Las repercusiones de la huelga que paralizó durante tres días los principales puertos marítimos de Estados Unidos ya se sienten en los puertos mexicanos de Altamira y Veracruz, según informó la Asociación Mexicana de Agentes de Carga (Amacarga). Juan Pablo Pacheco, presidente del organismo, indicó que, aunque la huelga ha finalizado, las secuelas en el sector logístico mexicano podrían afectar los costos de distribución en el país.

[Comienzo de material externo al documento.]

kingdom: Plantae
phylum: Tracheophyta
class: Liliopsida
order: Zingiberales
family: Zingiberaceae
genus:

Amacarga detalló en un comunicado que ambos puertos suelen manejar un alto volumen de carga, lo que ha provocado problemas de congestión en los muelles y retrasos en la entrega de mercancías. Pacheco advirtió que esta situación podría incrementar los costos de transporte y almacenamiento, además de prolongar los tiempos de procesamiento y despacho debido a la acumulación de contenedores y el desvío de buques.
La semana pasada, los estibadores de 14 grandes puertos estadounidenses se declararon en huelga en busca de mejores salarios y protección frente a la automatización, aunque posteriormente se llegó a un acuerdo que puso fin a la huelga. Sin embargo, el impacto en la infraestructura portuaria mexicana aún se siente, y se prevé que esto derive en tarifas más altas de almacenamiento y manejo de carga.